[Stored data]

+---+

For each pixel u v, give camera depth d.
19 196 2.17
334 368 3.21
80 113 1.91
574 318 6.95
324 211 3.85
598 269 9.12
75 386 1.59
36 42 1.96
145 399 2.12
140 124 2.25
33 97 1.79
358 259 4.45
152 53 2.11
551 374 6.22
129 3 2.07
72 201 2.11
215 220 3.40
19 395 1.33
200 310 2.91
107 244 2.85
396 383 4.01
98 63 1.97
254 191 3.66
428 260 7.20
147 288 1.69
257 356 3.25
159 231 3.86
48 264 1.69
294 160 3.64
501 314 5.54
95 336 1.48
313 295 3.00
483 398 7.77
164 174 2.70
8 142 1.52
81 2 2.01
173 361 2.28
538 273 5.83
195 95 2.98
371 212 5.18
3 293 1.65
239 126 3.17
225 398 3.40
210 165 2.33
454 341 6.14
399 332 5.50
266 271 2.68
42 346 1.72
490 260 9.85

+---+

[WHAT YOU ARE ASKED TO DO]:
Exact copies of all the entries above should be returned.

[RESULT OF THIS EXERCISE]:
For each pixel u v, give camera depth d.
19 196 2.17
334 368 3.21
80 113 1.91
574 318 6.95
324 211 3.85
598 269 9.12
75 386 1.59
36 42 1.96
145 399 2.12
140 124 2.25
33 97 1.79
358 259 4.45
152 53 2.11
551 374 6.22
129 3 2.07
72 201 2.11
215 220 3.40
19 395 1.33
200 310 2.91
107 244 2.85
396 383 4.01
98 63 1.97
254 191 3.66
428 260 7.20
147 288 1.69
257 356 3.25
159 231 3.86
48 264 1.69
294 160 3.64
501 314 5.54
95 336 1.48
313 295 3.00
483 398 7.77
164 174 2.70
8 142 1.52
81 2 2.01
173 361 2.28
538 273 5.83
195 95 2.98
371 212 5.18
3 293 1.65
239 126 3.17
225 398 3.40
210 165 2.33
454 341 6.14
399 332 5.50
266 271 2.68
42 346 1.72
490 260 9.85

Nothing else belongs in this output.